Determine how many lines in the records include "rule". Write the number and nothing more.

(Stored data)

-=-=-

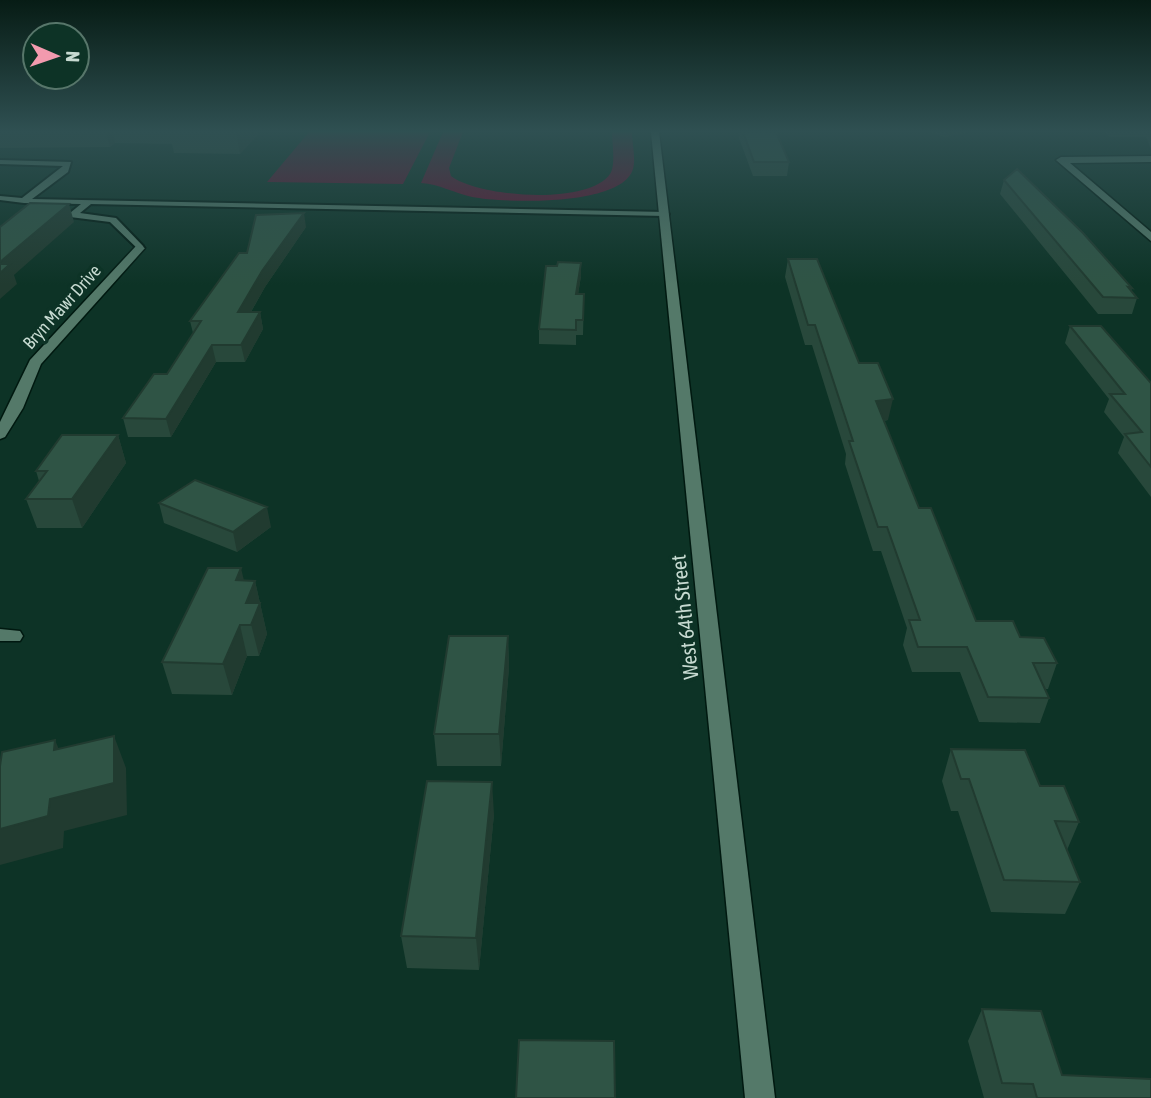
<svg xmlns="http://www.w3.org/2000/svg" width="1151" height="1098" font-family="'Asap Condensed',sans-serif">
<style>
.green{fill:#690f31}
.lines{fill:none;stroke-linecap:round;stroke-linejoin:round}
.lane-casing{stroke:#001910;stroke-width:4}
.street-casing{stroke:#001910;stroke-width:3}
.secondary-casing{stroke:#001910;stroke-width:3}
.lane{fill:#547969;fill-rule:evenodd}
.street{fill:#547969;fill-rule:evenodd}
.secondary{fill:#547969;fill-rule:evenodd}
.wall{fill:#28483b}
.shaded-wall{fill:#213b30}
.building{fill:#2f5445;stroke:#213b30;stroke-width:2}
.labels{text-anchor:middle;stroke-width:7;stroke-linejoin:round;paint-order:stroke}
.far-street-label{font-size:18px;fill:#c7dad1;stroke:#0d3326}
.street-label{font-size:21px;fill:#c7dad1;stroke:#0d3326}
</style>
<rect width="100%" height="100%" fill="#0d3326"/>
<path class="green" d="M 309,132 L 430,132 L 403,184 L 267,182 Z
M 443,132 L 463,132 L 449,168 L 451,176 C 478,197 588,206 610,174 C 616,165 612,143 612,132 L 632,132 C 632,142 636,159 633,169 C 622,207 503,203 472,197 C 454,193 439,184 421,183 Z"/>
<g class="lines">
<defs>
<path id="lane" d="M 0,160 L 71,162 L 68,172 L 32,199 L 665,212 L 669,214 L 665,216 L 91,204 L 80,213 L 116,218 L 143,246 L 144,248 L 140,251 L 110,222 L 70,217 L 70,213 L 81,204 L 24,203 L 0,200 L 0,196 L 22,198 L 63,166 L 0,164 Z"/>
<path id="street" d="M 1151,156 L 1151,162 L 1070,163 L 1151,232 L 1151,241 L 1056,160 L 1061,157 Z
M 136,246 L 145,248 L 41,364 L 23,408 L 5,437 L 0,439 L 0,422 L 30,360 Z
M 0,629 L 20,631 L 23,636 L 20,641 L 0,641 Z"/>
<path id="secondary" d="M 651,132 L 659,132 L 775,1098 L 745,1098 Z"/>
</defs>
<use href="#lane" class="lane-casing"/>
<use href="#street" class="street-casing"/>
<use href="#secondary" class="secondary-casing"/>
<use href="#lane" class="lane"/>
<use href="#street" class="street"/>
<use href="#secondary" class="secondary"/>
</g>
<path class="wall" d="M 0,132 L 260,132 L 240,154 L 174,153 L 172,144 L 115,143 L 110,147 L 0,148 Z
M 740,132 L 776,132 L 789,162 L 787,176 L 753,176 L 739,138 Z
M 930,132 L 969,132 L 945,137 Z
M 1104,132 L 1151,132 L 1151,149 L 1146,137 L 1110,137 Z
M 1004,180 L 1132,288 L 1131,291 L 1137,298 L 1132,314 L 1098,314 L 1000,194 Z
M 306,227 L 265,287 L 251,312 L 260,312 L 263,329 L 245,362 L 216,362 L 171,437 L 128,437 L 123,418 L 167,374 L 193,333 L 190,321 L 247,253 Z
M 788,259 L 859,363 L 888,420 L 884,421 L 919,508 L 976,621 L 1020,637 L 1057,663 L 1048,689 L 1045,689 L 1049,698 L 1040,723 L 979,722 L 960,672 L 912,672 L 903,645 L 907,628 L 881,551 L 873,551 L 845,464 L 846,454 L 812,345 L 805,345 L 785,277 Z
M 581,276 L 578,294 L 584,294 L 583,335 L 576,335 L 576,345 L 539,344 L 539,329 Z
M 1070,326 L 1151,383 L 1151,497 L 1118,453 L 1124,437 L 1104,412 L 1109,399 L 1065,343 Z
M 118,435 L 126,463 L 82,528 L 37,528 L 26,499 L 39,481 L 36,471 Z
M 159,503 L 271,527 L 237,552 L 164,523 Z
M 244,581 L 255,581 L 267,634 L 259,656 L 247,656 L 232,695 L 172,694 L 162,662 Z
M 508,636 L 509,667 L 501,766 L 437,766 L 434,734 Z
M 951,749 L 1040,786 L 1079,822 L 1067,850 L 1080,882 L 1065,914 L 991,912 L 958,811 L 951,811 L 942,781 Z
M 494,814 L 479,970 L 407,968 L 401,936 Z
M 982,1009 L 1062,1075 L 1151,1098 L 984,1098 L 968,1041 Z"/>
<path class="shaded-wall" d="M 106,132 L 113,132 L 115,143 L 110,147 Z
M 236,132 L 260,132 L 240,154 Z
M 946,132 L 969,132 L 945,137 Z
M 69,204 L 74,222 L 14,275 L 17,284 L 0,299 L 0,262 Z
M 304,213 L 306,227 L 265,287 L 241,329 L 238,312 L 262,271 Z
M 581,263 L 581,276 L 576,308 L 576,294 Z
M 260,312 L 263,329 L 245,362 L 241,345 Z
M 212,345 L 216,362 L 171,437 L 166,419 Z
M 893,399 L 888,420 L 871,423 L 876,401 Z
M 118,435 L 126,463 L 82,528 L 72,499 Z
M 267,507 L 271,527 L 237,552 L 233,532 Z
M 241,568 L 248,597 L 255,581 L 267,634 L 259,656 L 246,604 L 236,580 Z
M 240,625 L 247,656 L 232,695 L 223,664 Z
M 508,636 L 509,667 L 501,766 L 499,734 Z
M 114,736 L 126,768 L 127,815 L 64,831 L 63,848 L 0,865 L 0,829 L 50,799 Z
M 55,740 L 68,771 L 54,750 Z
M 492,782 L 494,814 L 479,970 L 476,938 Z"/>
<path class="building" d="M 743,132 L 776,132 L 789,162 L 754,162 Z
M 1017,169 L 1083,233 L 1132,288 L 1128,287 L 1137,298 L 1103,297 L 1004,180 Z
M 30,203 L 69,204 L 0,262 L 0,227 Z
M 304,213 L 262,271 L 238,312 L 260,312 L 241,345 L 212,345 L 166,419 L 123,418 L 154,374 L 167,374 L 201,321 L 190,321 L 239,253 L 247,253 L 256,215 Z
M 788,259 L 817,259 L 859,363 L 878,363 L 893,399 L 876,401 L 919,508 L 931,508 L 976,621 L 1013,621 L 1020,637 L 1044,638 L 1057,663 L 1033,663 L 1049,698 L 988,697 L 967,647 L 918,647 L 909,620 L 920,620 L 887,527 L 878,527 L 849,441 L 853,441 L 815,325 L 808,325 Z
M 558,262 L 581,263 L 576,294 L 584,294 L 583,320 L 576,320 L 576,330 L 539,329 L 546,266 L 557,266 Z
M 0,264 L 10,264 L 0,273 Z
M 1070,326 L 1101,326 L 1151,383 L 1151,467 L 1125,434 L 1142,432 L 1110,394 L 1125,394 Z
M 62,435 L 118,435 L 72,499 L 26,499 L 47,471 L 36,471 Z
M 195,480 L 267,507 L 233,532 L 159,503 Z
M 208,568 L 241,568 L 236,580 L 255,581 L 246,603 L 260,603 L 251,625 L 240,625 L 223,664 L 162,662 Z
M 449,636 L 508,636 L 499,734 L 434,734 Z
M 114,736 L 114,783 L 50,799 L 48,816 L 0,829 L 0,766 L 2,752 L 55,740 L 54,750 Z
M 951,749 L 1025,750 L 1040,786 L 1064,786 L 1079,822 L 1055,821 L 1080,882 L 1004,880 L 969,779 L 961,779 Z
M 427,781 L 492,782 L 476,938 L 401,936 Z
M 982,1009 L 1041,1011 L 1062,1075 L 1151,1079 L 1151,1098 L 1037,1098 L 1033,1084 L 1002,1083 Z
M 519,1040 L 614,1041 L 615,1098 L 516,1098 Z"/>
<linearGradient id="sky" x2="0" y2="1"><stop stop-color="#071c15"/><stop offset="0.46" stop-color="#2f5052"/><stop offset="1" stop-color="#2f5052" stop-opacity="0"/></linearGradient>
<rect width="1151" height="285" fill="url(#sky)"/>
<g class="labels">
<g class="far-street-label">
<text transform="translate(62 307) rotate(-48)" y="6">Bryn Mawr Drive</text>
</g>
<g class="street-label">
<text transform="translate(685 617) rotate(-96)" y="7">West 64th Street</text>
</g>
</g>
<g transform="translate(56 56) rotate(92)"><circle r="33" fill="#0d3326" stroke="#57766a" stroke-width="2"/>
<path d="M0-5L12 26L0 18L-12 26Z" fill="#f29aae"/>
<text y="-10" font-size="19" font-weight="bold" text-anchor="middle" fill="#c7dad1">N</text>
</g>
</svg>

-=-=-

- [RESULT OF THE TASK]: 3